When asked about teaching as a profession, Baxtresser replies “Beginning flute teachers create the artists of tomorrow, and they do a remarkable job. I began lessons with Mary Roberts Wilson when I was about 10 or 11 years old. She was an incredible teacher who used a loving and firm hand. She made it clear that flute study was serious business and she had expectations for me to fulfill. For the first time in my life I was treated as an adult, and I wanted to please her with well-prepared lessons. She had strong concepts about tone exercises and intonation and introduced these in the first lesson. For example, sharp C#s were unacceptable; my old etude books are so full of little downward arrows above these pitches that it might seem that a crazy person practiced them. She was tremendously enthusiastic, gave encouragement to students, and stressed the importance of learning new ideas and sounds by listening to other flutists. Whenever famous flutists toured through the Minneapolis area, she urged us to go hear them. Through recordings she introduced me to Julius Baker, which was an important element in my development.”
After performing Mozart’s Concerto in D Major with the Minneapolis Symphony at age 14, Baxtresser studied with Baker at Juilliard. “When students are in front of a master teacher and renowned performer, they feel a certain amount of awe. They hang on every word and watch for every change of expression. I was certainly like that with Julius Baker. Most of his students developed their playing by watching and listening him play during lessons. I watched carefully to find any performance techniques that might be visible, and today I see students watching me the same way when I play during lessons. Motivated students watch, analyze, and attempt to discern ways to produce a good tone. Julius is a dedicated musician who never takes his flute playing for granted, and that sets a great example for his students. He always practiced diligently, and was prepared, but he was completely intolerant of bad rhythm or intonation. he never tried to control our practice habits but held students responsible for progress. His students realized that if they didn’t work, they were communicating a lack of professional motivation. I am so grateful for his wonderful guidance.”
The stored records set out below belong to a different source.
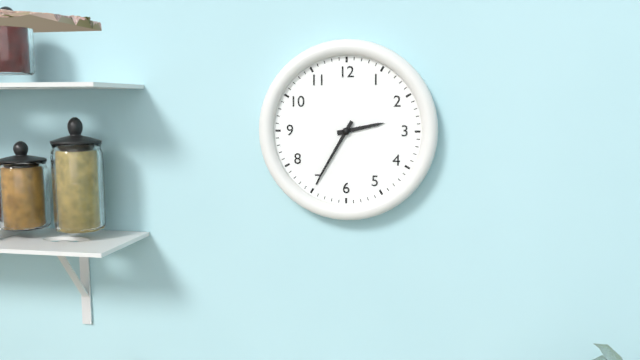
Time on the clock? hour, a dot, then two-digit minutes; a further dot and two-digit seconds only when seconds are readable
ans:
2.35
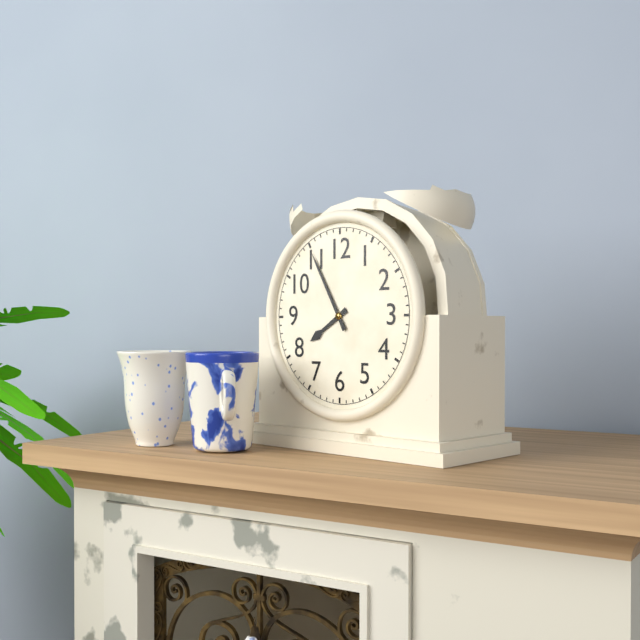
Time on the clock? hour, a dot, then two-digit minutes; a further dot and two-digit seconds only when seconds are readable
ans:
7.55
When asked about students who don’t practice enough, Baxtresser explains, “Most private students sacrifice both time and money to study, and they generally work hard. Colleges select students carefully and look for highly motivated young people. If students stop working, there is usually a reasonable explanation. Students sometimes show a fear or desperation about the future, and that anxiety may temporarily inhibit progress. Personal problems sometimes interfere with flute lessons. I try to encourage them as they learn to cope with life’s problems. I rarely see lazy students because those who study with me really want to learn to play the flute.”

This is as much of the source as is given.